Get ready for a roller coaster of a post (I'm assuming; I haven't written it yet haha) people. Something set me off this morning and I'm still recovering. I can handle all of the stupidity and hate that comes with working in customer service (you know, considering I've paid my bills/expenses by fake-smiling my way through the industry for nearly 10 years now) but getting a long and hateful comment on YouTube…
well, that was a new experience for me.
So I decided to cheer myself up by ordering Dominos (the Easter money I posted on my Instagram was well spent on Cinnastix and Parmesan Bites rather than chocolate this year), watching a string of Trisha Paytas' videos (she's my favorite, don't even get me started), and remembering all of the beauty in my life… specifically in the form of beauty products. SO. APPROPRIATE. And considering I haven't been able to keep Revlon's Super Lustrous Lipstick "Rose Velvet" off my lips since purchasing it a couple weeks ago, I figure it's about time I showed it off to you all on the ol'blog.
I've said it before and I'll say it again: I love the way that Revlon lipsticks look when they're brand spanking new. It's probably just me but there really is something about the top slanted plane of the lipstick that makes me undeniably happy. It makes it that much more painful for me to taint the tube but "Rose Velvet" needed to go on my lips. Immediately.
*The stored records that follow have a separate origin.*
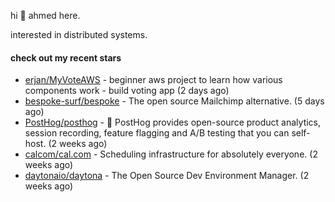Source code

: hi 👋 ahmed here.

interested in distributed systems.

#### check out my recent stars

- [erjan/MyVoteAWS](https://github.com/erjan/MyVoteAWS) - beginner aws project to learn how various components work - build voting app  (2 days ago)
- [bespoke-surf/bespoke](https://github.com/bespoke-surf/bespoke) - The open source Mailchimp alternative. (5 days ago)
- [PostHog/posthog](https://github.com/PostHog/posthog) - 🦔 PostHog provides open-source product analytics, session recording, feature flagging and A/B testing that you can self-host. (2 weeks ago)
- [calcom/cal.com](https://github.com/calcom/cal.com) - Scheduling infrastructure for absolutely everyone. (2 weeks ago)
- [daytonaio/daytona](https://github.com/daytonaio/daytona) - The Open Source Dev Environment Manager. (2 weeks ago)

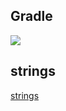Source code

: ## Gradle
[![](https://jitpack.io/v/zj565061763/language.svg)](https://jitpack.io/#zj565061763/language)

## strings
[strings](https://github.com/zj565061763/language/blob/master/lib/src/main/res/values/strings.xml)
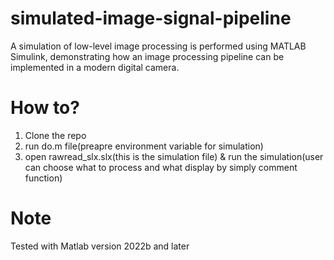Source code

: # simulated-image-signal-pipeline
A simulation of low-level image processing is performed using MATLAB Simulink, demonstrating how an image processing pipeline can be implemented in a modern digital camera.

# How to?
1. Clone the repo
2. run do.m file(preapre environment variable for simulation)
3. open rawread_slx.slx(this is the simulation file) & run the simulation(user can choose what to process and what display by simply comment function)

# Note
Tested with Matlab version 2022b and later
How this lipstick has remained under the radar (or maybe just my radar) in the beauty world is beyond me; it is such a beautiful everyday nude and I could see it working on a large spectrum of skin colorings. "Rose Velvet" is your typical rosy-brown so it gives your lips a wash of color and pop of sophistication in a way that only these hues can. Don't get me wrong, pinks and mauves can be subtle and nude-y as well but there's something so utterly je ne sais quoi about these more muted shades that I just can't deny.
The other appeal of "Rose Velvet" (apart from the name, I mean come on) is hands down the formula. Revlon nailed it with this one; ultra creamy, ultra pigmented, ultra perfect. Finish-wise it's that perfect blend of not too matte and not too glossy, plus it stays on my lips much longer than some of the sheerer Super Lustrous Lipsticks Revlon has on the market (i.e. "Jungle Peach", "Primrose", "Coralberry", etc.).
Bam-pow! Beautiful. Seriously I'm beyond in love, this is just pure, blissful, immaculate infatuation.
Do check out this lipstick if/when you get the chance because, like said, I can see it looking absolutely lovely on a multitude of people.
Cassie, where's that emotional roller coaster you were talking about at the beginning of this post?
A very good question my darlings! I think I got carried away by the loveliness of this lipstick because I kind-of-sort-of definitely forgot I was feeling bummed. Excellent diversion if I do say so myself! But I suppose I'll lean on you all a bit and let you in on what happened…:
I got a hate comment. And I know, I know, it's all very trivial and silly but… well… it got to me. It was posted on one of my most recent videos and, to put it very lightly, it doesn't feel good. Clearly, being on YouTube and whatnot I knew that this day would come but for some reason it feels a whole lot worse than I ever thought it could/would. It's not like I haven't dealt with hate in 'real' life either but I think since it was such a long and fleshed out comment (essentially on how "annoying" and upsetting I am to watch) it made it so that I took it to heart in a really big way. Maybe it's the "Minnesota nice" in me. Maybe it's monthly hormones. Maybe it's the fact that they also hated on my love for Galileo. Yeah, actually, I'm going to go with that last one; mess with Galileo and you mess with me in all the wrong ways. If loving my cat (my child) and treating him like I would a human (my family) is offensive then the problem clearly lies elsewhere. I can only hope that this person doesn't have a pet of their own because, if you ask me, when you decide to take in an animal then you signed up to make its life the best possible and full of all the love you can provide (which for me is a whole darn lot with this expansive heart of mine).
I don't know where I'm going with this though… essentially I know I need to grow a thicker skin but it's just something I've never been good at. Putting on a strong face is something I've always excelled at but I really do internalize these sorts of things whether I know the hate is valid or not. Le sigh. Like said I just need to focus on the good in my life because it SO outweighs the bad.
I have food!
I have shelter!
I'm following my dreams!
I have THE MOST caring and supportive friends and family a girl could ever ask for!
I have the day off!
I can take a nap and cuddle with Galileo!
Awww yeahhh (to my hater, that last one was directed at you ٩꒰ಂ˘ ▿❛ಂ꒱۶♡)
Have you tried the Revlon Super Lustrous Lipstick "Rose Velvet"?
Love it? Hate it?
How do you all deal with hate (if you receive any at all; I like to live in my happy bubble sometimes and think that most people don't have to deal with hatefulness even though I know this is far from the truth)?